Grâce à Carlcheo (page en anglais), vous pouvez choisir un langage de programmation à partir d’un schéma bien pratique et accéder à des informations qui constituent un bon point de départ pour apprendre certains des langages cités.

  • Scratch est le langage que l’on recommande aux enfants. Une fois ce langage maîtrisé, il est possible de passer à Python (page en anglais).

  • Si vous voulez décrocher un poste chez Facebook ou Google, optez pour Python. De manière générale, Python est d’ailleurs une très bonne option, car on considère qu’il est relativement facile à apprendre.

  • Si vous souhaitez apprendre un langage réputé « simple », les développeurs vous conseilleront Python, Ruby et JavaScript. Grâce à ces langages, vous acquerrez des bases solides sur la logique et la syntaxe de la programmation. Une fois ces bases maîtrisées, les autres langages seront plus faciles à apprendre.

  • Si vous souhaitez développer des jeux, C++ est généralement le langage privilégié.

  • Pour encoder à un niveau relativement bas, choisissez C et C++, car ces langages sont généralement directement compilés dans le langage machine de la plateforme employée. En outre, l’écriture en C et C++ est assez proche de la plupart des codes machines (incrémentation de pointeurs, etc.). Dans ce domaine, on citera également un nouveau langage nommé Rust.

  • Si vous voulez travailler sur des projets pour iPhone sur iOS, choisissez Swift.

  • Pour des projets sur Android, optez pour Java ou Kotlin.

  • Si c’est la beauté des sites Web qui vous séduit, privilégiez les codes directement accessibles aux utilisateurs (le développement Web frontal ou front-end en anglais). Dans ce domaine, le langage de référence est JavaScript.
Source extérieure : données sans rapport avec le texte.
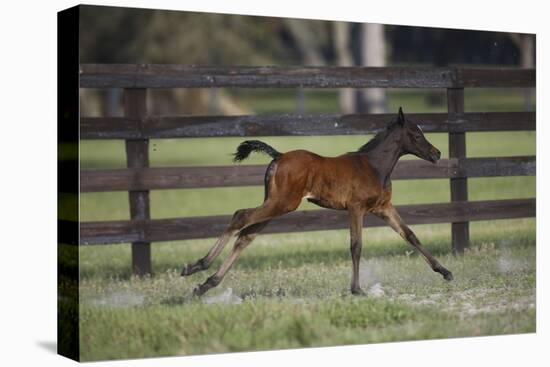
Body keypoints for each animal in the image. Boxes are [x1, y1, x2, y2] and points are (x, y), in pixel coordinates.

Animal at [183, 107, 454, 296]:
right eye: (416, 135)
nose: (437, 153)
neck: (374, 167)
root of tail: (279, 156)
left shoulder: (383, 208)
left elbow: (410, 235)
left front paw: (445, 272)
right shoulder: (356, 208)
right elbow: (356, 245)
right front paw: (356, 289)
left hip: (276, 205)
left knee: (246, 236)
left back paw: (206, 284)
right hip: (283, 203)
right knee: (241, 216)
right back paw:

  • Si les serveurs (le développement de l’arrière-plan ou back-end en anglais) et les bases de données vous attirent, choisissez Ruby et Python.

  • Vous opterez soit pour le développement frontal soit pour le développement de l’arrière-plan si vous savez déjà quelle partie du stack technique vous intéresse.

Un dernier conseil: puisque vous avez le choix entre des centaines de langages, vous devriez avant tout vous poser deux questions principales avant de faire votre choix.

  • Qu’est-ce qui vous intéresse dans la programmation ?

  • Que souhaitez-vous programmer ?

Vous pouvez donner un nouveau souffle à votre carrière de nombreuses façons. Utiliser votre premier langage pour apprendre à penser comme les programmeurs et découvrir les fondamentaux de la logique de la programmation. Et n’oubliez pas que l’apprentissage tout au long de la vie est essentiel pour rester au fait des dernières tendances en matière de langage et de technologie.